• DESCRIPTION OF THE TASK:
Which lines in the records below hold the word "ledna"? Copy each of them.

Data extracted from a collection
━━━━━━━━
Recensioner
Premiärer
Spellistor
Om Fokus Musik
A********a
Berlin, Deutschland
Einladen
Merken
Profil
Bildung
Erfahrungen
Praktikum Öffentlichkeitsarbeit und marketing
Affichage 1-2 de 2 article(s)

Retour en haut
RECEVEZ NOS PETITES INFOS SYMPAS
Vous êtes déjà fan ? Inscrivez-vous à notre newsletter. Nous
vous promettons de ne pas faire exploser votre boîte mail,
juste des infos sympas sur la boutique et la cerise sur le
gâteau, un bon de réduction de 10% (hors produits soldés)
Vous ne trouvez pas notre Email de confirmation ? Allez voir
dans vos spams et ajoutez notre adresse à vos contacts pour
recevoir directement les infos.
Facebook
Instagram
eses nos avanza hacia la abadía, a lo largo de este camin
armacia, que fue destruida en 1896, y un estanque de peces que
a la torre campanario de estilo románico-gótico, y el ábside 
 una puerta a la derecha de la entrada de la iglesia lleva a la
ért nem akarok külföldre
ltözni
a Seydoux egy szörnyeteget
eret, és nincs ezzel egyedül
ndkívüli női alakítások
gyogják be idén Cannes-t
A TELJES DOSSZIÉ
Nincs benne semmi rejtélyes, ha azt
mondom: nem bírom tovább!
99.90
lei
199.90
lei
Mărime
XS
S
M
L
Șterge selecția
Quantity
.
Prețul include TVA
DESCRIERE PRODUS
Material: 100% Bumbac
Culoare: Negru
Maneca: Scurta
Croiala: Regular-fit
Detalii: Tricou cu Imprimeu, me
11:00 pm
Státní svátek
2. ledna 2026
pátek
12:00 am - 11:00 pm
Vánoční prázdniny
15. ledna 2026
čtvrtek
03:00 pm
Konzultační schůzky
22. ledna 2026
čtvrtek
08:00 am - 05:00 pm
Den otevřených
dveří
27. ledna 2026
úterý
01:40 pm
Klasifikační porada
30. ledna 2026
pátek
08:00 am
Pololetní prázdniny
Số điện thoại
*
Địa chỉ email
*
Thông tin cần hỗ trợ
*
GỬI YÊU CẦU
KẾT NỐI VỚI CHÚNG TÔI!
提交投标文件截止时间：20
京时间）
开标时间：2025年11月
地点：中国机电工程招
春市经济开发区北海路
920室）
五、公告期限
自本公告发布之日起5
━━━━━━━━
• RESULT BELOW:
2. ledna 2026
15. ledna 2026
22. ledna 2026
27. ledna 2026
30. ledna 2026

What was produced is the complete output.